Additionally, a firman issued by Sultan Mehmed the Conqueror in 1454 underscores the monastery’s autonomy, with historical documents bearing witness to its enduring legacy.

The library, hailed as one of Greece’s most significant outside of Mount Athos, houses a treasure trove of 1,200 manuscripts, including ancient leaves of Mark’s gospel dating back to the 6th century. Here, history whispers through the parchment and vellum, offering a glimpse into the island’s rich past.

Yet, according to Panagos Evgenikos, leader of the island’s council, Patmos’s allure extends beyond its religious sites. As he aptly noted during a visit in 2018, the island’s charm lies in its pristine beaches and the captivating beauty of Chora, its capital. Indeed, Patmos beckons not only to the faithful but also to those seeking solace in its sun-kissed shores and picturesque villages.

Patmos Beaches

Patmos, where the end of the world began
@Shutterstock.

Lambi’s shoreline boasts an array of petite, multicolored pebbles, spanning hues from butterscotch orange to sweet potato red and egg yolk yellow – the combined effect is truly mesmerizing.

Then there’s Petra, a sandy stretch of land connected to the standalone rock of Kallikatsou. Legend has it that the rock formed from a young girl cursed by her mother for swimming here immediately after Holy Communion, against strict orders.

Another gem is the charming fishing village of Grikos, gazing across at the petite island of Tragonissi, providing natural protection to a serene, sandy beach. Tucked away in the northern reaches of Greece’s Dodecanese archipelago, Patmos lacks an airport and isn’t the easiest destination to access. However, its serene ambiance draws VIPs from across the globe – the likes of Aga Khan, David Bowie, and Giorgio Armani have all frequented its shores over the years.

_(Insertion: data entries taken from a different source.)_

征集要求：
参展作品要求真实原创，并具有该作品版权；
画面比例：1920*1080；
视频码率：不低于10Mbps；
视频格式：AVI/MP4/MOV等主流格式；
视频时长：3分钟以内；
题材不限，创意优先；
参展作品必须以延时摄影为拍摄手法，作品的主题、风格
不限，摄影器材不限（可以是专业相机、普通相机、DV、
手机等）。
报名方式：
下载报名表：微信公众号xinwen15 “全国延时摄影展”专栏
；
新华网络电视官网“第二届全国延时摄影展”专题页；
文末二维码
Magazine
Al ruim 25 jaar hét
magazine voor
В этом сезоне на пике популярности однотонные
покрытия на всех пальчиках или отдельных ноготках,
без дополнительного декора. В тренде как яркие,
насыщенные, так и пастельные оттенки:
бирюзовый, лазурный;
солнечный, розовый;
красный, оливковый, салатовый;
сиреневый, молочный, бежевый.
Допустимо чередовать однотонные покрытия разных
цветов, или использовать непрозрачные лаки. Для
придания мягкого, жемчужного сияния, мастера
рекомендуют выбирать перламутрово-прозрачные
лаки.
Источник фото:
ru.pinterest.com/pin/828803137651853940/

In fact, some have chosen to make Patmos their permanent abode, contributing to the island’s development.

Nicholas Negroponte from MIT’s Media Lab, for instance, spearheaded the installation of an island-wide Wi-Fi network, offering free internet access to all residents and visitors.

Another enthusiast, financier Charles Pictet, meticulously restored three windmills atop a hill overlooking the monastery. One of these windmills is fully operational, producing high-quality wholemeal flour.

Swiss politician Josef Zisyadis harbored even grander visions – collaborating with French winemaker Dorian Amar, he initiated vine cultivation across 20 acres near Petra beach.

Back in 2018, Amar proudly presented an Assyrtiko white and a Mavrothiriko red, sporting the playful label “Domaine de l’Apocalypse.”

“At the time, Amar remarked, “The soil is fertile, water is abundant, but the terroir isn’t ideal for vine cultivation. The wind and sunlight are plentiful, but shade is lacking.”

“I’ve been planting trees to lower the temperature and improve the production – an oak here, a few carob trees there – give me a few years, and I’ll have turned this patch into a paradise.”

Many argue that Patmos is already a paradise due to its secluded nature, but is there a possibility of an airport being constructed in the future?

Getting to Patmos

Getting to Patmos is pretty straightforward – the simplest route is by ferry, which typically takes around two to three hours. You can catch the ferry from Kos, which boasts an international airport.